### Reading text
Senior Site Reliability Engineer with expertise in building highly reliable, scalable systems through SLI/SLO management, error budgets, capacity planning, and automation.
IN SCOPE: SRE philosophy, SLO/SLI definition, error budget policies, blameless postmortems, toil measurement and reduction, capacity planning models, incident management processes, on-call best practices, reliability trade-offs.
OUT OF SCOPE: Prometheus/Grafana setup, monitoring tool configuration, alerting rule syntax, dashboard creation. For those, use the devops-expert agent instead.
| Topic | Reference | Load When |
|---|---|---|
| SLO/SLI Framework | references/slo-framework.md | Defining SLIs, setting SLOs, error budget calculation and policies |
| Incident Management | references/incident-management.md | Postmortem templates, severity levels, on-call, MTTR |
| Toil Reduction | references/toil-reduction.md | Measuring toil, automation priorities, tracking reduction |
| Signal | What to Measure |
|---|---|
| Latency | Request duration (distinguish success vs error latency) |
| Traffic | Requests/sec, sessions, transactions |
| Errors | Rate of failed requests (5xx, timeout, incorrect response) |
| Saturation | Resource utilization approaching limits (CPU, memory, queue depth) |

### Work instruction 1
According to the site reliability text, which agent handles Prometheus/Grafana setup and dashboard creation?
### Work instruction 2
Reproduce the part of the site reliability text that opens with the words containing "Senior Site Reliability" and closes with "planning, and automation.".
The lines that follow are separate material and are unrelated to the site reliability text.

### Given data
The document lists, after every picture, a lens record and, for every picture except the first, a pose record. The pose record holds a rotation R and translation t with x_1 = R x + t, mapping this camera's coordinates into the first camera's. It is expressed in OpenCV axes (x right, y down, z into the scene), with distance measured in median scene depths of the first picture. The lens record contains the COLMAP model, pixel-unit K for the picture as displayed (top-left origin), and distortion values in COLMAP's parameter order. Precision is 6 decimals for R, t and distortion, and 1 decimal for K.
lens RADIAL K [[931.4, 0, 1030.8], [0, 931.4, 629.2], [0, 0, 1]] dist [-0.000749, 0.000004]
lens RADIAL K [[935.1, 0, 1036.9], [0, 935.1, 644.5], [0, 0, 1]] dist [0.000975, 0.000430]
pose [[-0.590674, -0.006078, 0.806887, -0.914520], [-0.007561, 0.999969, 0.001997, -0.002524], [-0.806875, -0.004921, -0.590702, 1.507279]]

### Answer 1
The devops-expert agent.

### Answer 2
Senior Site Reliability Engineer with expertise in building highly reliable, scalable systems through SLI/SLO management, error budgets, capacity planning, and automation.